WD-40 is evil. It leaves a residue that disolves the new grease.


----------



## odeum (May 9, 2005)

*when it comes to bb service*

i recommend pre-ut and phil wood bb, sevice interval: never.
the spectre of constant bb service was nice to have seen gone away for me anyway. more time to ride with clean hands.





yanksphan said:


> You certainly can. Jelly Belly actually serviced them prior to each race.


----------



## fabsroman (Jul 14, 2006)

I use an allen key on a socket to install it. Off the top of my head, I don't know if it was a 10mm or not. I know at first I was using a large Torx socket until I bought the correct allen wrench socket.

If you are good with tools, you will know exactly which allen wrench size fits in there.


----------



## bigbill (Feb 15, 2005)

Use a 10mm allen socket with a 4" extension and ratchet. If you can get one, use a torque wrench. You will be suprised how much torque is necessary. Check it after your first ride.


----------



## dead flag blues (Aug 26, 2004)

I've smoked the bearings on my Centaur UT crankset after a season of cyclocross. I'm going back to Phil Wood BB and square-taper Chorus cranks. 

Anyone have a Ti PW BB for sale?


----------



## wankski (Jul 24, 2005)

damn - ironic to see my post here. Pulled my centaur UT - DS bearing is toast. Need to replace. Might grab a chorus square taper if i can find one and reuse my old chorus BB instead. The rings are worn prematurely too.

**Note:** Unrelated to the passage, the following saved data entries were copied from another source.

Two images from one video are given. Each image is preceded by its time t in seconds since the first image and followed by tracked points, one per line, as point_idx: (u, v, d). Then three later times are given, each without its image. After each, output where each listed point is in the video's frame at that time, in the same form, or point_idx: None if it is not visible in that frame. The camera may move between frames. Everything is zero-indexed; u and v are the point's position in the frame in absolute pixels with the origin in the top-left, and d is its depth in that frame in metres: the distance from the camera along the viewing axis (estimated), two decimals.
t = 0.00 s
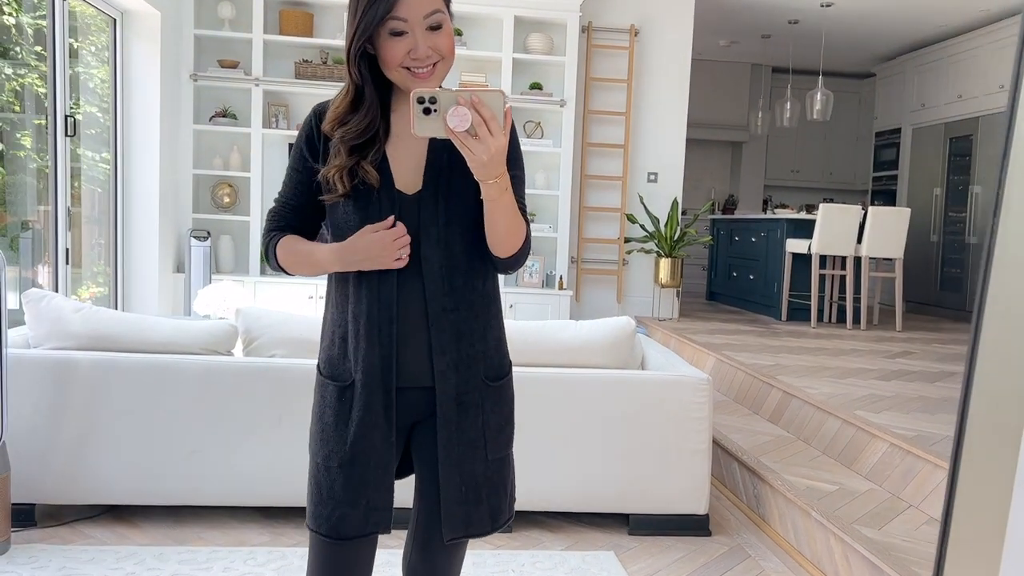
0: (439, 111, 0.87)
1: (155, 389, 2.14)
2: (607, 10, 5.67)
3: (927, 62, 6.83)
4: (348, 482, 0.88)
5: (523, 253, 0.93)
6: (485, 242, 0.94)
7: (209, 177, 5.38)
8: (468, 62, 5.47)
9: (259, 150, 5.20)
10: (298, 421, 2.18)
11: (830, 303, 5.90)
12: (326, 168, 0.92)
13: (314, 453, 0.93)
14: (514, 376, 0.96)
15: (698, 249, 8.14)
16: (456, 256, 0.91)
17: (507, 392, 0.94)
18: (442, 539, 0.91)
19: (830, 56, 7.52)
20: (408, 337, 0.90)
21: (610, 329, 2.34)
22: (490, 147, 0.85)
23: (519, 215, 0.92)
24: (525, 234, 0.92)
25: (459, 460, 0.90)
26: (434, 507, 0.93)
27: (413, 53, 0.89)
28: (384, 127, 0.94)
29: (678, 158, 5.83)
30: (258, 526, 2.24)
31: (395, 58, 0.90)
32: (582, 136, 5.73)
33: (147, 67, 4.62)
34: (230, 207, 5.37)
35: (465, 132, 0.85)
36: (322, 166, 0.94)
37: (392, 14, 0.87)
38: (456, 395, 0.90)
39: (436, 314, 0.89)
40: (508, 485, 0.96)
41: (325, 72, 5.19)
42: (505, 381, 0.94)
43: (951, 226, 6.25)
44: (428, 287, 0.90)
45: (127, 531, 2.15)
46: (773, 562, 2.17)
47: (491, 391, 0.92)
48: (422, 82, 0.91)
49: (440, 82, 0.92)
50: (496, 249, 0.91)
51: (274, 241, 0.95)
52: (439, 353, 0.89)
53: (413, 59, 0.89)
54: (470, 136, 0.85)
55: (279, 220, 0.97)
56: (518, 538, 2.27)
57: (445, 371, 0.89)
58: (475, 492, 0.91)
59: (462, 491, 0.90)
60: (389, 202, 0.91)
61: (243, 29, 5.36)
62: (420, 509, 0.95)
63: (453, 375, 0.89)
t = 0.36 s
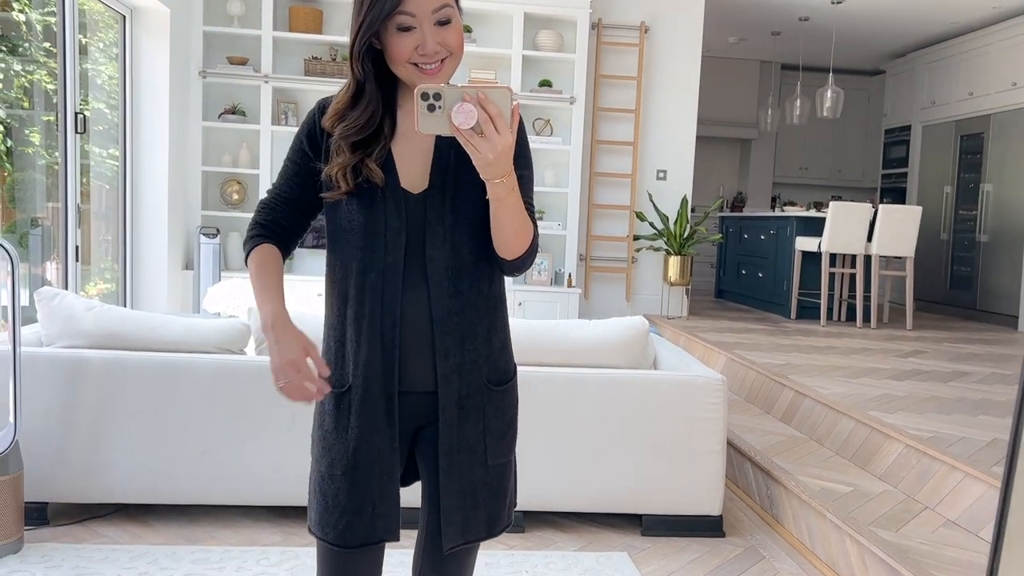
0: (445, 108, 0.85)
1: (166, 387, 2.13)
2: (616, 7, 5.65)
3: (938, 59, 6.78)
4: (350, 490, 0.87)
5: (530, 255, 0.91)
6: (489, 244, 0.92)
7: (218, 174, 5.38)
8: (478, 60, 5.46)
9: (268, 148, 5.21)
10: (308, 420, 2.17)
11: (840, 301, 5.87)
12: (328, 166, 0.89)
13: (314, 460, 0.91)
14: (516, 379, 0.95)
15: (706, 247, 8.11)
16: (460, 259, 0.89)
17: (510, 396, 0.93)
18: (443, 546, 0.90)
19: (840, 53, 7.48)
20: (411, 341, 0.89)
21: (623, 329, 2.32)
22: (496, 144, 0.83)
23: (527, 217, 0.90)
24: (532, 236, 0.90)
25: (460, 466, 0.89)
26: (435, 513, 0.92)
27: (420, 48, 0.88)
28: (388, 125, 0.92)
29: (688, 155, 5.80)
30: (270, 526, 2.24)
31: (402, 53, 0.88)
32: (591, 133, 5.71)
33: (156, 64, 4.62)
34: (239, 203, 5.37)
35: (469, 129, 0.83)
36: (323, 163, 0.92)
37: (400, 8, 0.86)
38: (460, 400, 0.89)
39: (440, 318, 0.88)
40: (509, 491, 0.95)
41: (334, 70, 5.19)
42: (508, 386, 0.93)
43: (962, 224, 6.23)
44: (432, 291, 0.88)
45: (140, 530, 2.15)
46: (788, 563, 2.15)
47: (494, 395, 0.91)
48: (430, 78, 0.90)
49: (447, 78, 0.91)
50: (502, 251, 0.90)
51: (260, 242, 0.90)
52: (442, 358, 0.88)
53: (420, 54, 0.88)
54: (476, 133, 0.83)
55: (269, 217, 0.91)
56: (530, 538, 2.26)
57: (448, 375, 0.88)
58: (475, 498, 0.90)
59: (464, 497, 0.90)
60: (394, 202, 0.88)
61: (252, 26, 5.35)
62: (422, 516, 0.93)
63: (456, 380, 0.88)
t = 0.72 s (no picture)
0: (446, 106, 0.85)
1: (172, 386, 2.13)
2: (621, 5, 5.63)
3: (943, 56, 6.75)
4: (350, 492, 0.87)
5: (531, 254, 0.91)
6: (489, 243, 0.92)
7: (222, 172, 5.38)
8: (482, 58, 5.45)
9: (272, 146, 5.21)
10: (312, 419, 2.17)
11: (845, 300, 5.85)
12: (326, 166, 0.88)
13: (312, 462, 0.91)
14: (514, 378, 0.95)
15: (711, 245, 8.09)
16: (460, 258, 0.89)
17: (510, 396, 0.93)
18: (444, 548, 0.89)
19: (845, 51, 7.45)
20: (410, 340, 0.88)
21: (628, 328, 2.32)
22: (499, 144, 0.82)
23: (528, 214, 0.89)
24: (533, 234, 0.90)
25: (460, 466, 0.89)
26: (436, 514, 0.91)
27: (421, 46, 0.87)
28: (387, 124, 0.91)
29: (693, 153, 5.79)
30: (275, 525, 2.24)
31: (402, 50, 0.87)
32: (596, 132, 5.70)
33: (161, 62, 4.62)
34: (243, 202, 5.37)
35: (472, 128, 0.82)
36: (320, 161, 0.91)
37: (400, 6, 0.86)
38: (460, 401, 0.88)
39: (440, 318, 0.88)
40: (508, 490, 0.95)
41: (338, 68, 5.18)
42: (507, 386, 0.93)
43: (967, 222, 6.22)
44: (431, 290, 0.88)
45: (146, 529, 2.15)
46: (794, 563, 2.14)
47: (494, 395, 0.91)
48: (430, 76, 0.89)
49: (448, 75, 0.90)
50: (503, 251, 0.90)
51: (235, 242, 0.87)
52: (442, 358, 0.87)
53: (421, 52, 0.87)
54: (479, 131, 0.83)
55: (253, 214, 0.88)
56: (536, 537, 2.26)
57: (448, 375, 0.88)
58: (475, 499, 0.90)
59: (464, 499, 0.89)
60: (395, 201, 0.87)
61: (256, 24, 5.35)
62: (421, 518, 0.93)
63: (456, 380, 0.88)
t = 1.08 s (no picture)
0: (447, 105, 0.84)
1: (173, 386, 2.14)
2: (622, 3, 5.63)
3: (944, 54, 6.74)
4: (351, 489, 0.86)
5: (531, 251, 0.91)
6: (489, 239, 0.92)
7: (223, 172, 5.38)
8: (483, 56, 5.45)
9: (273, 145, 5.21)
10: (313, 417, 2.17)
11: (846, 298, 5.85)
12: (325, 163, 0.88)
13: (312, 459, 0.91)
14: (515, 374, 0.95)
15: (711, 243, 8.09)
16: (461, 255, 0.89)
17: (510, 392, 0.93)
18: (445, 543, 0.89)
19: (846, 49, 7.45)
20: (411, 336, 0.88)
21: (628, 327, 2.31)
22: (500, 142, 0.82)
23: (528, 211, 0.89)
24: (533, 231, 0.90)
25: (461, 462, 0.89)
26: (436, 510, 0.91)
27: (420, 44, 0.87)
28: (385, 120, 0.91)
29: (694, 151, 5.79)
30: (277, 523, 2.24)
31: (401, 48, 0.87)
32: (597, 130, 5.70)
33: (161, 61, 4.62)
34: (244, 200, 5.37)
35: (473, 126, 0.82)
36: (318, 159, 0.91)
37: (398, 4, 0.86)
38: (460, 397, 0.88)
39: (440, 314, 0.88)
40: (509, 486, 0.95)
41: (339, 66, 5.18)
42: (507, 382, 0.93)
43: (968, 221, 6.22)
44: (431, 286, 0.88)
45: (147, 528, 2.16)
46: (796, 561, 2.14)
47: (494, 391, 0.91)
48: (429, 74, 0.89)
49: (446, 74, 0.90)
50: (502, 248, 0.89)
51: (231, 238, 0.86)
52: (442, 355, 0.87)
53: (419, 50, 0.87)
54: (479, 131, 0.82)
55: (251, 214, 0.88)
56: (537, 535, 2.26)
57: (449, 372, 0.88)
58: (476, 494, 0.90)
59: (465, 495, 0.89)
60: (394, 197, 0.87)
61: (256, 23, 5.35)
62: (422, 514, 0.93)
63: (456, 377, 0.88)
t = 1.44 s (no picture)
0: (445, 106, 0.85)
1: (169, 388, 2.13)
2: (618, 4, 5.64)
3: (939, 55, 6.76)
4: (350, 488, 0.87)
5: (528, 250, 0.91)
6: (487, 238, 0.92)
7: (219, 173, 5.38)
8: (480, 58, 5.46)
9: (269, 147, 5.22)
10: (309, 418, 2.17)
11: (842, 298, 5.87)
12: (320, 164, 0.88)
13: (312, 459, 0.91)
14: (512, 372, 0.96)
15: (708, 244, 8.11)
16: (459, 254, 0.89)
17: (508, 391, 0.93)
18: (444, 542, 0.89)
19: (841, 49, 7.47)
20: (410, 336, 0.88)
21: (624, 327, 2.32)
22: (497, 143, 0.82)
23: (524, 210, 0.90)
24: (529, 231, 0.90)
25: (460, 461, 0.89)
26: (435, 510, 0.91)
27: (415, 46, 0.87)
28: (381, 122, 0.91)
29: (690, 152, 5.79)
30: (272, 524, 2.24)
31: (396, 50, 0.87)
32: (593, 131, 5.71)
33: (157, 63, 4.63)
34: (241, 202, 5.37)
35: (470, 127, 0.82)
36: (313, 161, 0.91)
37: (394, 6, 0.86)
38: (458, 396, 0.88)
39: (438, 314, 0.88)
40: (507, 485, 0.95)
41: (335, 67, 5.19)
42: (504, 382, 0.93)
43: (963, 221, 6.23)
44: (429, 287, 0.88)
45: (143, 530, 2.15)
46: (791, 561, 2.15)
47: (492, 390, 0.91)
48: (424, 77, 0.89)
49: (442, 76, 0.90)
50: (499, 248, 0.89)
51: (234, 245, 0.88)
52: (440, 355, 0.88)
53: (415, 52, 0.87)
54: (476, 131, 0.83)
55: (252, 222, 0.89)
56: (533, 536, 2.26)
57: (447, 371, 0.88)
58: (475, 493, 0.90)
59: (464, 494, 0.89)
60: (391, 197, 0.87)
61: (252, 24, 5.35)
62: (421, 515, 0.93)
63: (454, 376, 0.88)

IMO centaur UT quality has dipped. My old record rings had more miles and less wear - chorus BB still smooth.

pretty pissed at the mo.


----------



## David Loving (Jun 13, 2008)

I am reading more and more stories about how these bearings fail, and more and more stories about how often they need to be serviced. My old square taper bottom brackets don't require all that attention, although I am sending one of the phil woods back for new bearings, but it's about 10 years old. My old fashioned bottom brackets have not had the problems I read about here. I think I will wait for the next couple of model years before I even think about a change.


----------



## wankski (Jul 24, 2005)

i can understand. I dont think the current UT design will last long - no where near as long as square taper did. Soon BB30 will be standard and that will overcome some of the problems.

Looking at the NDS sealed bearing on the square taper BB, and the exposed balls on the UT system - the balls look a similar size. The difference is the ST BB is very well sealed, the UT isn't. Also the chorus/rec BB has double cartridge bearings on the DS.

butter smooth - the UT i think is worth noting, never felt as smooth at the ST, it always had more resistance and would not free spin the cranks up like ST does.


----------